- [Text]:
The Vine: August 14, 2002

Submitted by on August 14, 2002 – 10:20 PMNo Comment

I’ve been so impressed with your Vine advice that I’ve sometimes wished I had a problem just so I could see what you would tell me to do. Now I have that problem. Wishes suck.

I am one of the (few? many?) readers who could relate to every girl who wrote in with complaints of “I’m in my middle twenties, and I’ve never had a serious boyfriend! I’m cute! I’m funny! I’m smart! What’s wrong with this picture?” Like my dateless peers, I have always been considered the nice girl, the friend, the quirky one — never the object of desire. To be honest, I’ve only gone out with three guys. I had a crush on Guy A (freshman year of college). He was flirty, he would call me when his other dates fell through, and he once attempted to put the moves on me when I fell asleep on his couch. When it happened, though, I freaked and just continued to pretend that I was asleep, never opening my eyes and going in for that kiss. I suddenly panicked that maybe I wasn’t quite ready to be more than friends with him.

Around age 21, I worked with Guy B, who was six years older than I (age difference a little scary to me at the time). First date was to go to a play. Avoided the goodbye kiss. Second date was his office Christmas party and then a party at his friend’s house. Manipulated crowded end to evening by inviting a friend over to meet us at my house when he took me home. “No kiss for him!” as the Kiss Nazi would say. He called me a few more times, but I never called him back. I didn’t like him “that way.” Plus I’m a wimp and couldn’t tell him to his face that I didn’t want to go out again.

Senior year of college, fellow student Guy C asked me out, all nervous that I was going to say no. I went to a movie with him and again orchestrated a big get-together of my friends in my dorm room so I wouldn’t be left alone with him at the end of the evening. He managed to wait out everyone so that we were finally alone, but I just gave him a hug. Never heard from him again, which was fine with me. Again, didn’t like him “that way.”

Amazingly, I haven’t even gotten to my main problem yet.

So I made it to my mid-twenties without ever having been kissed. The thing was, the longer I waited, the more nervous I got about it. With each subsequent guy, I was more and more aware of being a twelve-year-old trapped in a much older body. Seriously, I had never even played doctor with a neighborhood boy or anything. Plus I had a recurring romantic notion about how much I reeeaaaaally would be crazy about the first guy I kissed. None of the three gave me butterflies, so I didn’t give them smoochies.

Lately I have been ready to find a kissing booth just to practice on somebody. I mean, I have been yearning for a make-out session like you wouldn’t believe. A girl can go on fantasies for only so long. Suddenly it looks like I may have that opportunity, but there are complications.

- [Recorded information]:
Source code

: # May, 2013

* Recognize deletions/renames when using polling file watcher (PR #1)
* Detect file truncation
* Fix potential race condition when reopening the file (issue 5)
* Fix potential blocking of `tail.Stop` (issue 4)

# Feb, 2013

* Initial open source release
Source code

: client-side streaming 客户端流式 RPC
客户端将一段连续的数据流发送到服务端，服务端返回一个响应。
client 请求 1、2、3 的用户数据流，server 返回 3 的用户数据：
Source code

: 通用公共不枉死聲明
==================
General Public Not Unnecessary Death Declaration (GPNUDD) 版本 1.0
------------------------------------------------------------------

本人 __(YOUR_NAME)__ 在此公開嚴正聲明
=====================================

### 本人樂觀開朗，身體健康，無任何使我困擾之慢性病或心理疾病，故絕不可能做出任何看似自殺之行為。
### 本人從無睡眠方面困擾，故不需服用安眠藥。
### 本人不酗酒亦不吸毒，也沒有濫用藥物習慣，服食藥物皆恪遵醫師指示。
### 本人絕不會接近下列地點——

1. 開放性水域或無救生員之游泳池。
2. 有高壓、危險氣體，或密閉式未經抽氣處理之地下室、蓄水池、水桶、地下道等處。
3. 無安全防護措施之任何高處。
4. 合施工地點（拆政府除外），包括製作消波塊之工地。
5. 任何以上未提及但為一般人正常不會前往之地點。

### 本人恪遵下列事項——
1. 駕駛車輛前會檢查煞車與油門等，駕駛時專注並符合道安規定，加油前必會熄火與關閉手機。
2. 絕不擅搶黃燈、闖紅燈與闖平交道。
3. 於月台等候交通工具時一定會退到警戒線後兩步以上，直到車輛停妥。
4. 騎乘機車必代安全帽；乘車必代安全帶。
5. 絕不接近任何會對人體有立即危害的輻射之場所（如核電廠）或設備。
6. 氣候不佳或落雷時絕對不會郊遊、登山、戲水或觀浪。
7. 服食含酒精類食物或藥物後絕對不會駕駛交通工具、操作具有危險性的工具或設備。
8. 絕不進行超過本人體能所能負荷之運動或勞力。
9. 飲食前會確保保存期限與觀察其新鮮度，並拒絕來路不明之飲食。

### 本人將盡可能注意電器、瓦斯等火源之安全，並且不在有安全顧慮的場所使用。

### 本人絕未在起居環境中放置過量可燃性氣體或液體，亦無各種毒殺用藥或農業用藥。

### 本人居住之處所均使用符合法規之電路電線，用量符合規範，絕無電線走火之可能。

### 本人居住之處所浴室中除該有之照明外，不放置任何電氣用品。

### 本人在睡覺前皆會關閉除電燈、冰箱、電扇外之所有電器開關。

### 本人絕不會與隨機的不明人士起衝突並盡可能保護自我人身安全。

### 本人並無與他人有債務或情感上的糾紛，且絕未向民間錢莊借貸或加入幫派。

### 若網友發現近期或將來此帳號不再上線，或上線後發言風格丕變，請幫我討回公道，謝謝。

- [The problem]: According to the advice letter, how many years older than the writer was Guy B? The records come from a different source than the advice letter.

- [Written answer]: Six years.